● Problem description
Please give back the listing exactly, without any of its pictures.

● Supplied material
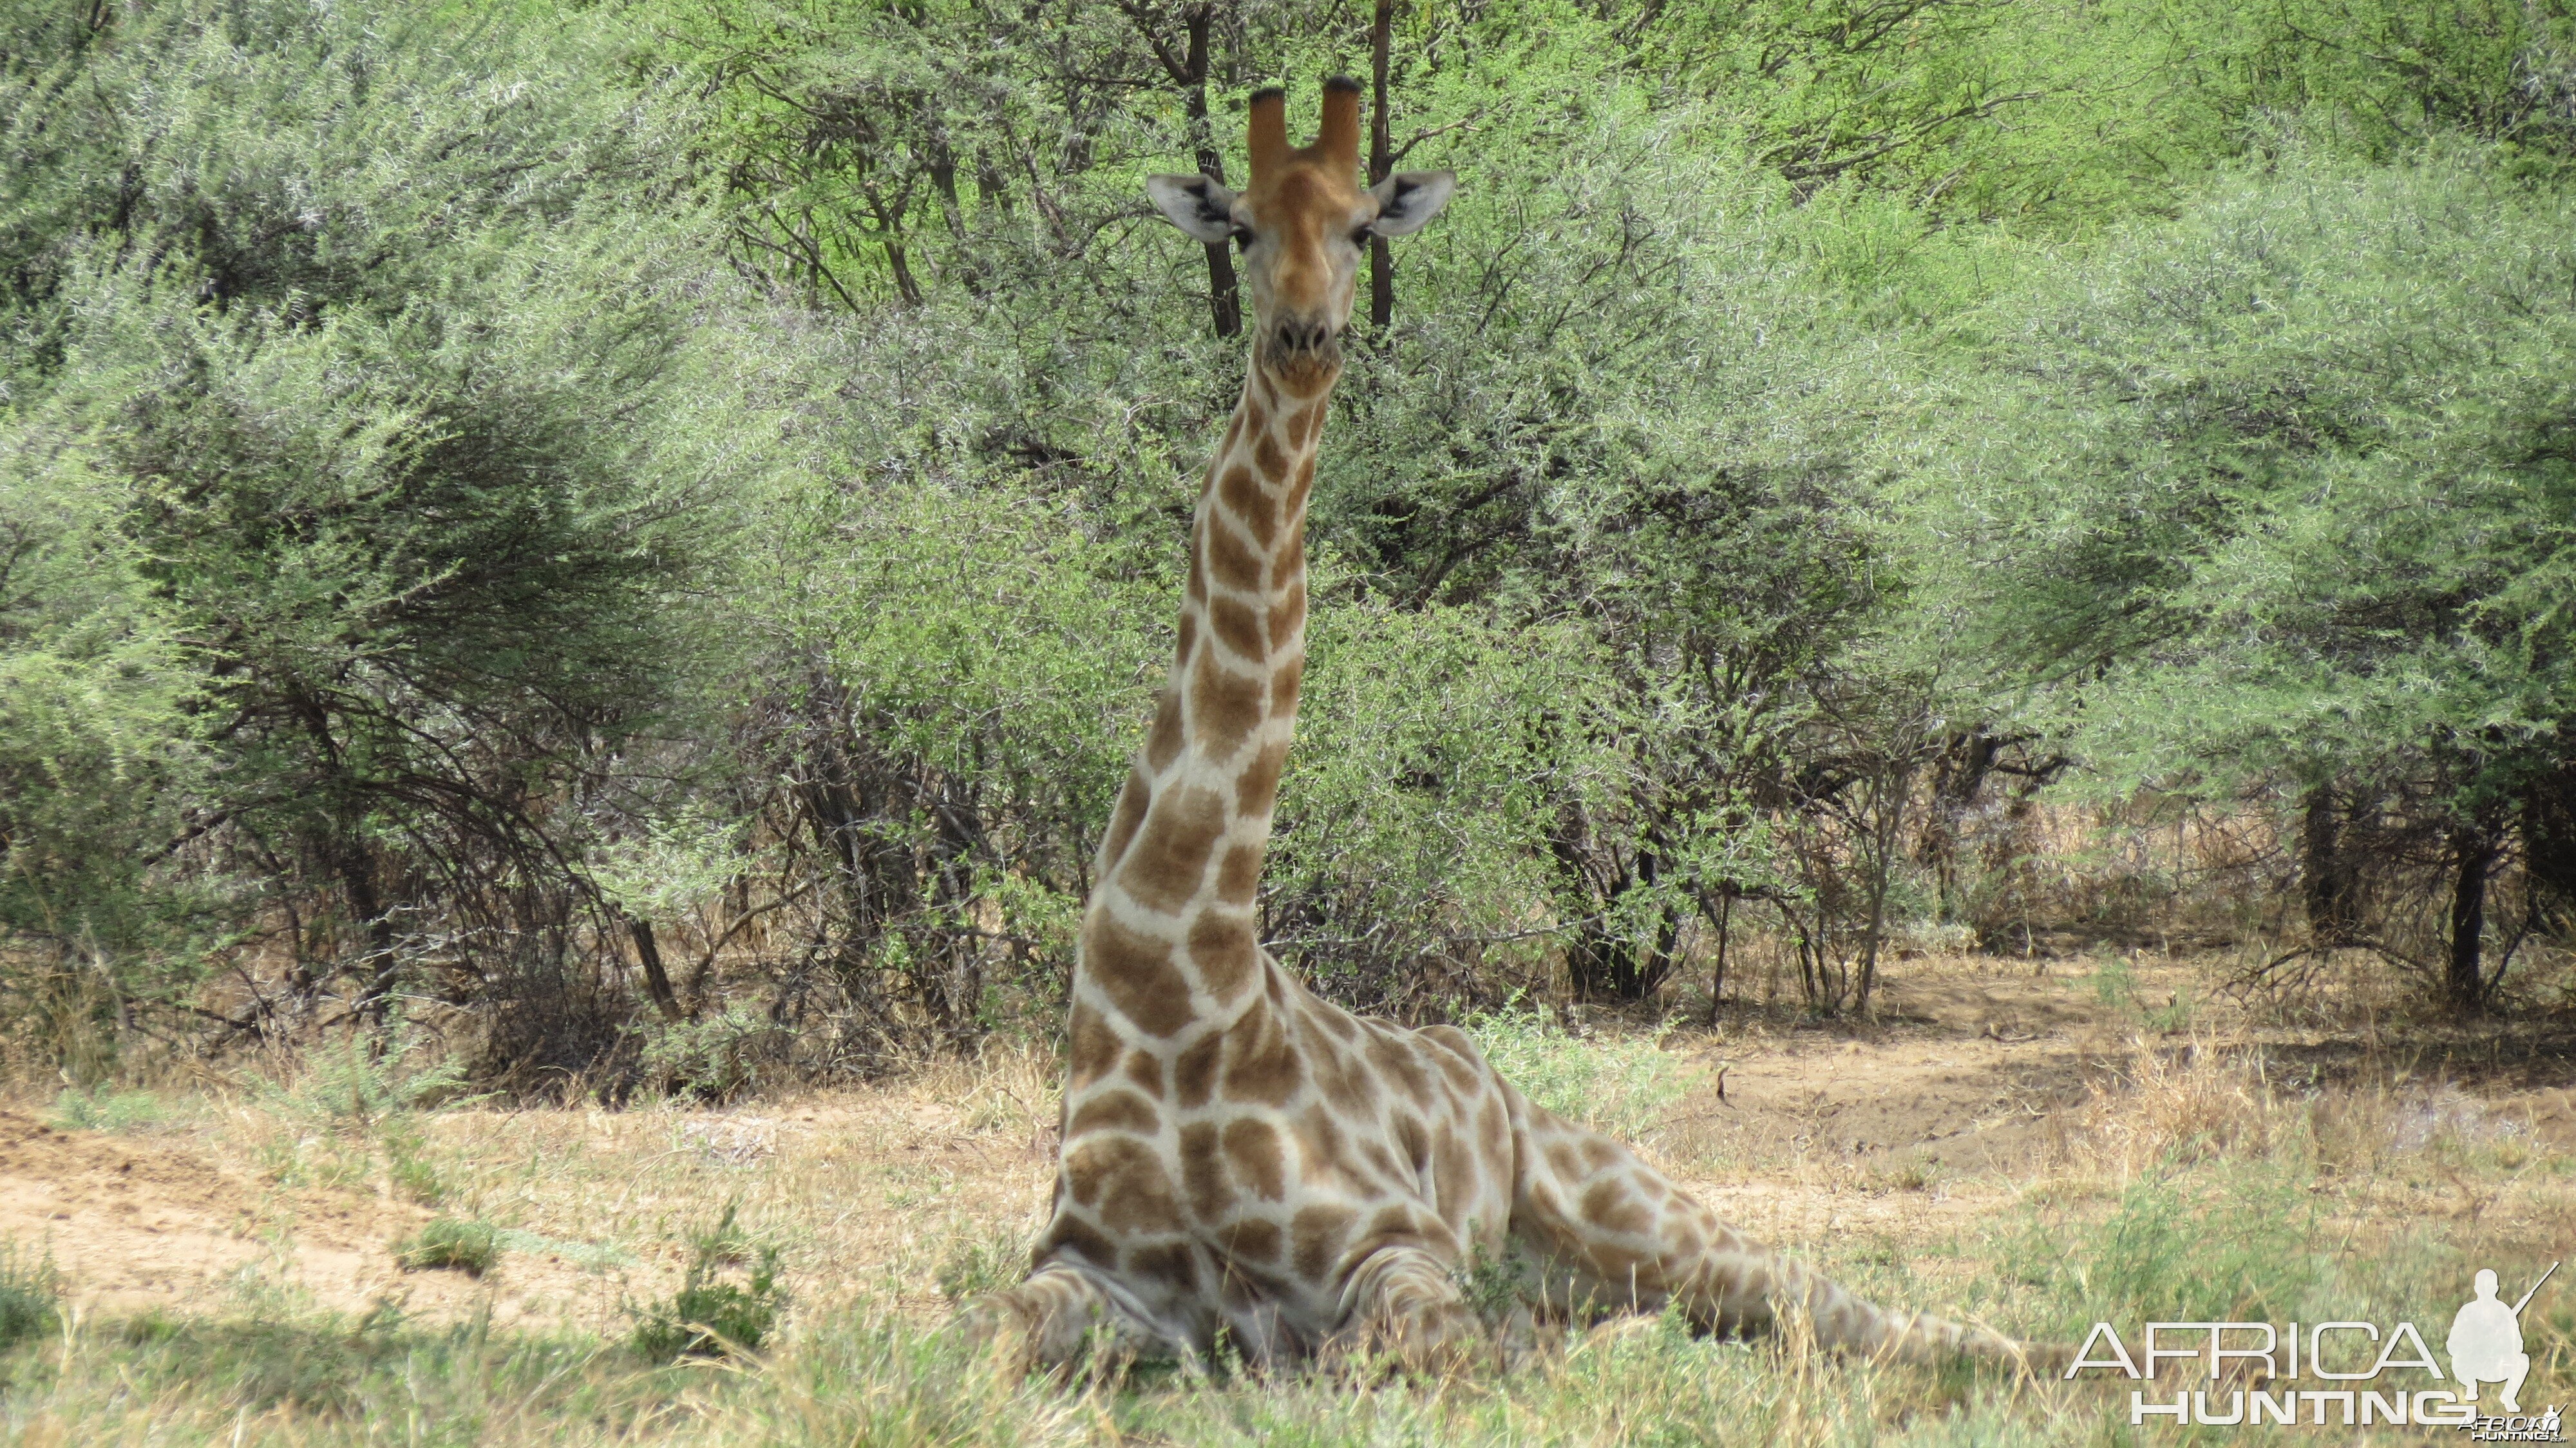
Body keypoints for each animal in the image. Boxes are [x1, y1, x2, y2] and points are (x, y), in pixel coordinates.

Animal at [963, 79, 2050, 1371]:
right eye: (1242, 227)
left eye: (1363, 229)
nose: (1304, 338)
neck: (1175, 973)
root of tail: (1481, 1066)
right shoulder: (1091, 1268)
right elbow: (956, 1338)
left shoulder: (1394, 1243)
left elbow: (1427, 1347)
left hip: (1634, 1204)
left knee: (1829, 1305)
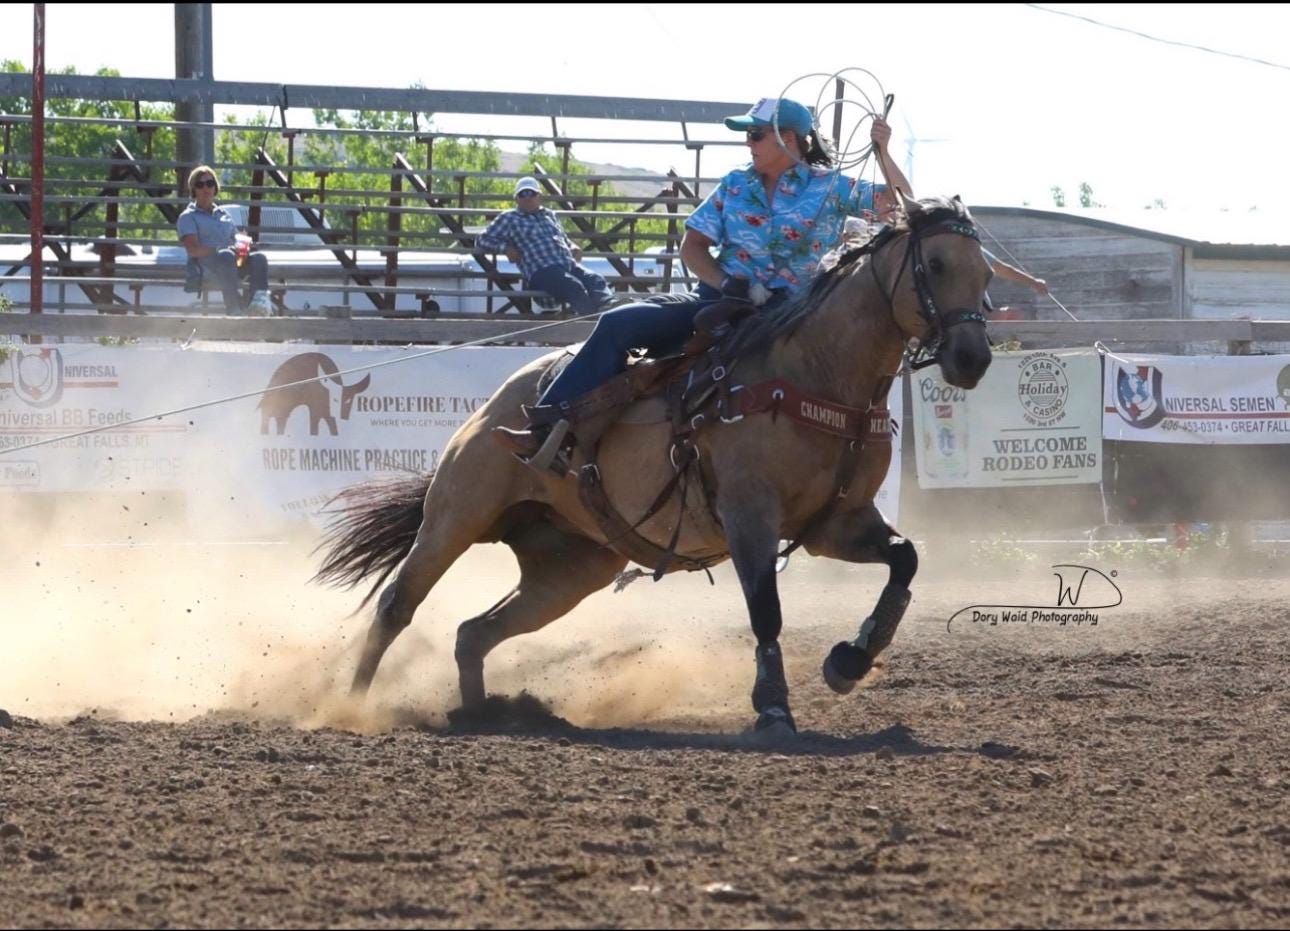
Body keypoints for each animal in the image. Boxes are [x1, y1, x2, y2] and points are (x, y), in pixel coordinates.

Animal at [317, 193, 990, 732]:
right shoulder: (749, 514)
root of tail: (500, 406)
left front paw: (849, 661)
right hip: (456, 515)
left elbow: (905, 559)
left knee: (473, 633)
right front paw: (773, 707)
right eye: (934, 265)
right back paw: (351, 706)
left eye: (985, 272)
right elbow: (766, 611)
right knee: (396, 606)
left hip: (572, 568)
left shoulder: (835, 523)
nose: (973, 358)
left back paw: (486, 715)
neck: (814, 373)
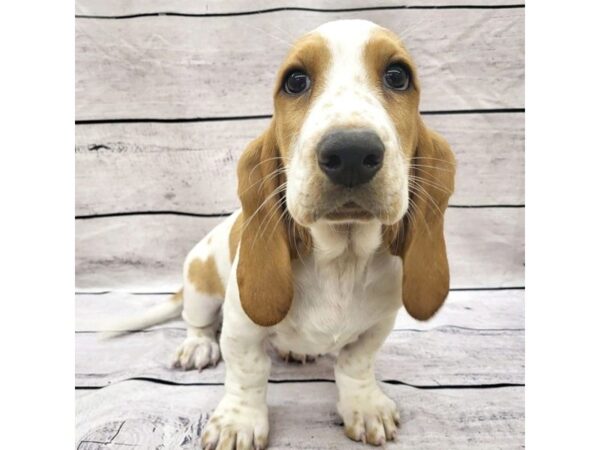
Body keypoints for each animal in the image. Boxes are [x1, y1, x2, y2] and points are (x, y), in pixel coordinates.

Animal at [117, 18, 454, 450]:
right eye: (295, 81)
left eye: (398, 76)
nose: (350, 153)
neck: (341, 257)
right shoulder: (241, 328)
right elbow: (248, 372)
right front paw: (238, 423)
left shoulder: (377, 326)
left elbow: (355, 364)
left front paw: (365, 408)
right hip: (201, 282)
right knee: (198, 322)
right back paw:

● Task output
Body keypoints for each animal in the image. Boxes are [x1, y1, x2, y2] and points are (x, y), in pixel coordinates.

Animal at [963, 79, 2050, 1371]:
right eye: (1242, 227)
left eye: (1363, 229)
nose: (1304, 338)
neck: (1175, 973)
root of tail: (1481, 1066)
right shoulder: (1091, 1268)
right elbow: (956, 1338)
left shoulder: (1394, 1243)
left elbow: (1427, 1347)
left hip: (1634, 1204)
left knee: (1829, 1305)
Body keypoints for each animal in the image. Boxes are [x1, y1, x2, y2] and points are (x, y), in pixel coordinates.

Animal at [317, 193, 990, 732]:
right shoulder: (749, 514)
root of tail: (500, 406)
left front paw: (849, 661)
right hip: (456, 515)
left elbow: (905, 559)
left knee: (473, 633)
right front paw: (773, 707)
right eye: (934, 265)
right back paw: (351, 706)
left eye: (985, 272)
right elbow: (766, 611)
right knee: (396, 606)
left hip: (572, 568)
left shoulder: (835, 523)
nose: (973, 358)
left back paw: (486, 715)
neck: (814, 373)
Body keypoints for each animal in the image. Boxes are [x1, y1, x2, y2] and points are (x, y), in pixel coordinates.

Animal at [117, 18, 454, 450]:
right eye: (295, 81)
left eye: (398, 76)
nose: (350, 153)
neck: (341, 257)
right shoulder: (241, 328)
right elbow: (248, 372)
right front paw: (238, 423)
left shoulder: (377, 326)
left elbow: (355, 364)
left front paw: (365, 408)
right hip: (201, 282)
right knee: (198, 322)
right back paw:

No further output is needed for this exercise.